Rudy Aernoudt

Plus de malades à long terme que de chômeurs

Le thème est délicat. Il faut évidemment soutenir ceux qui sont malades. Chacun sera d’accord, je pense. Mais les chiffres nous obligent à nous interroger sur la “catégorie” des malades de longue durée, comme l’appellent les statistiques.

On notera avant tout le rythme auquel cette catégorie grossit. Il y a 30 ans, 2,5% des Belges avaient le statut de malades de longue durée. Aujourd’hui, c’est plus du double. Un demi-million de personnes sont en incapacité de travail depuis plus d’un an et par conséquent considérées officiellement comme “malades de longue durée”. Aujourd’hui, la Belgique recense une fois et demie plus de malades de longue durée que de chômeurs.

Les causes ont évolué. La première cause des maladies de longue durée n’est plus le légendaire mal de dos mais les problèmes mentaux. Quelque 35% des malades de longue durée le sont pour ce type de problèmes, comme la dépression ou le burn-out. Le lecteur pourrait croire que ce dernier concerne avant tout des travailleurs éreintés en fin de carrière. Il aurait tort: la tranche d’âge la plus touchée par l’absentéisme pour cause de burn-out est celle des jeunes de 20 à 35 ans. Un quart des jeunes malades de longue durée le sont pour cause de burn-out

Tout cela a évidemment un coût. Un malade de longue durée coûte de l’argent, d’abord et avant tout à l’Etat. Après les pays scandinaves, la Belgique est le pays européen qui dépense le plus pour aider financièrement les malades de longue durée. Quelque 3% du produit intérieur brut y est consacré. Mais le coût est tout aussi gigantesque pour les entreprises. Au total, le coût des maladies de longue durée est donc plutôt estimé à 5,3% du produit intérieur brut (chiffres de l’OCDE, 2022). A titre de comparaison: la moyenne dans l’Union européenne s’élève à “seulement” 3,6% du PIB, donc 50% de moins. Si la Belgique retombait à la moyenne européenne (un objectif que l’on pourrait difficilement qualifier d’ambitieux), cela représenterait une économie directe de près de 10 milliards d’euros.

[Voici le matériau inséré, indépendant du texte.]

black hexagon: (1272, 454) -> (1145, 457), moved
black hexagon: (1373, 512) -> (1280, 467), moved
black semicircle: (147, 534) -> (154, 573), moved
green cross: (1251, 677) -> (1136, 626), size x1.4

Si les chiffres sont incontestables, une analyse des causes profondes est beaucoup plus complexe. Il est toutefois possible de poser quelques constats. Tout d’abord, il y a un lien avec le contexte général. La pandémie, par exemple, a rendu les gens plus anxieux. Ensuite, nous observons une hausse spectaculaire des maladies de longue durée chez les plus de 55 ans depuis la suppression du régime de prépension. La baisse du nombre de prépensionnés à la suite de la réforme des prépensions coïncide effectivement avec une hausse équivalente du nombre de malades de longue durée dans la tranche des plus de 55 ans. S’il est impossible de démontrer un lien causal, il est difficile de se départir de cette impression. En l’absence de régime de prépension, les plus de 55 ans qui veulent s’arrêter de travailler peuvent souvent obtenir assez aisément un certificat médical pour troubles mentaux.

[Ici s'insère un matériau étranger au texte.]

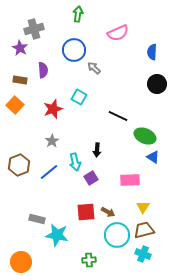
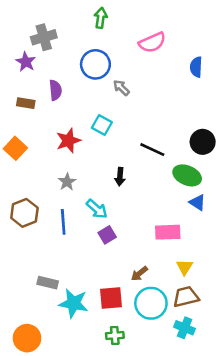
black circle: (157, 84) -> (203, 142), moved
orange square: (15, 105) -> (15, 148), moved
black arrow: (97, 150) -> (120, 177), moved
cyan arrow: (75, 162) -> (97, 209), turned -36
blue line: (49, 172) -> (63, 222), turned -54
purple square: (91, 178) -> (107, 235), moved
red square: (86, 212) -> (111, 298), moved
brown arrow: (108, 212) -> (139, 274), turned 112

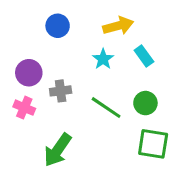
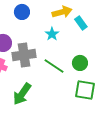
cyan rectangle: (144, 56) -> (81, 23), moved
gray cross: (61, 91) -> (24, 55), size x1.6

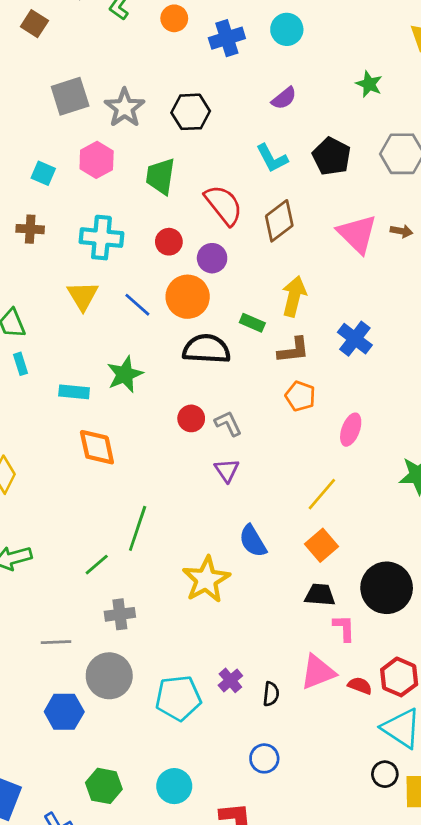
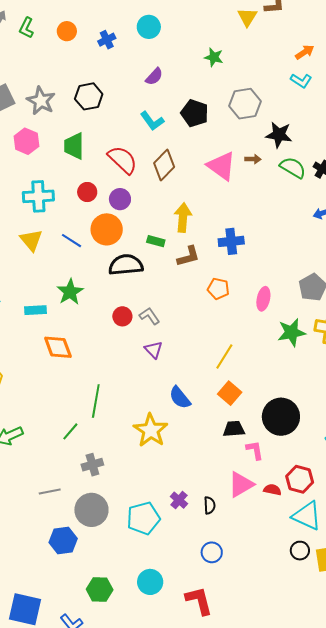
blue cross: (227, 38) -> (107, 40), size x0.7
blue cross: (355, 339) -> (231, 241), turned -35
orange pentagon: (300, 396) -> (218, 289), moved
pink ellipse: (351, 430) -> (263, 299), moved

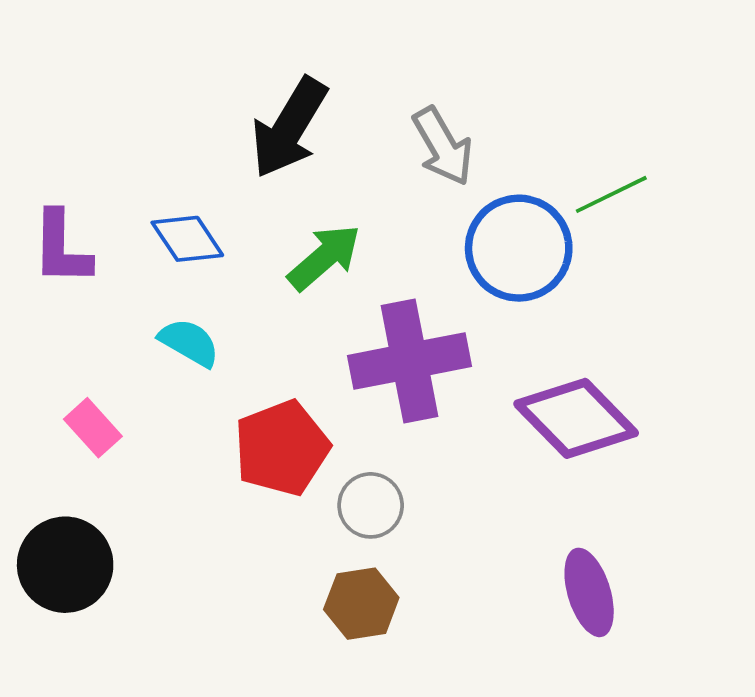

De plus, on remarquera que la moitié des personnes qui font aujourd’hui appel à des allocations de maladie pour troubles mentaux avaient auparavant le statut de chômeur. Leur indemnité de chômage s’est ainsi transformée en une indemnité de maladie. Cette analyse nous oblige à relativiser l’euphorie liée à la baisse du chômage.

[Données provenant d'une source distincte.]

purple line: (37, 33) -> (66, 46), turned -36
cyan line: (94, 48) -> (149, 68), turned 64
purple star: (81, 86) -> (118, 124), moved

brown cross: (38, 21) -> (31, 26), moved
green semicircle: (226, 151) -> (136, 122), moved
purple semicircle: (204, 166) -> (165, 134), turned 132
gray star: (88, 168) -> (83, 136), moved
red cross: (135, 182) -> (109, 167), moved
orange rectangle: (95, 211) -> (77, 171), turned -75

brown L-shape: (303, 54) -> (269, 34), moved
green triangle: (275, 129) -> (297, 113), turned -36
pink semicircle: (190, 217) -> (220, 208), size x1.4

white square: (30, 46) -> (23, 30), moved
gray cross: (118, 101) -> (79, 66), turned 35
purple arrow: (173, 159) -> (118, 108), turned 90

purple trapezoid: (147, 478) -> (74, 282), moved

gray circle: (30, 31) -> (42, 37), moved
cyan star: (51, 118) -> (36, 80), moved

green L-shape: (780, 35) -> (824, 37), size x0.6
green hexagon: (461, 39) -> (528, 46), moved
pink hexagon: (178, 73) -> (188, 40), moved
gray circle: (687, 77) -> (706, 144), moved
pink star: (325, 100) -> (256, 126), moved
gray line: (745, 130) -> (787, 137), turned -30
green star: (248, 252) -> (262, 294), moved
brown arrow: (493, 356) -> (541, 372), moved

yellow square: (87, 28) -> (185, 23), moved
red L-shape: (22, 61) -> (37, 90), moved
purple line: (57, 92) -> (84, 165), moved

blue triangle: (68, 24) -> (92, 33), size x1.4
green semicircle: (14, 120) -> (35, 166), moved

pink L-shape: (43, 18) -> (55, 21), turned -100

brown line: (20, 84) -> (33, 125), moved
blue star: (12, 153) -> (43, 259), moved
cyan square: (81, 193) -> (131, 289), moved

Les autorités doivent s’attaquer au problème des malades de longue durée. Le plan fédéral de retour au travail ne suffira pas. Une politique médicale préventive, des médecins intègres, mais aussi des contrôles rigoureux doivent faire partie d’une politique ciblée. Et ceux qui feignent une maladie devront être privés de leurs allocations, tant pour garantir la soutenabilité financière du système que par respect pour les véritables malades.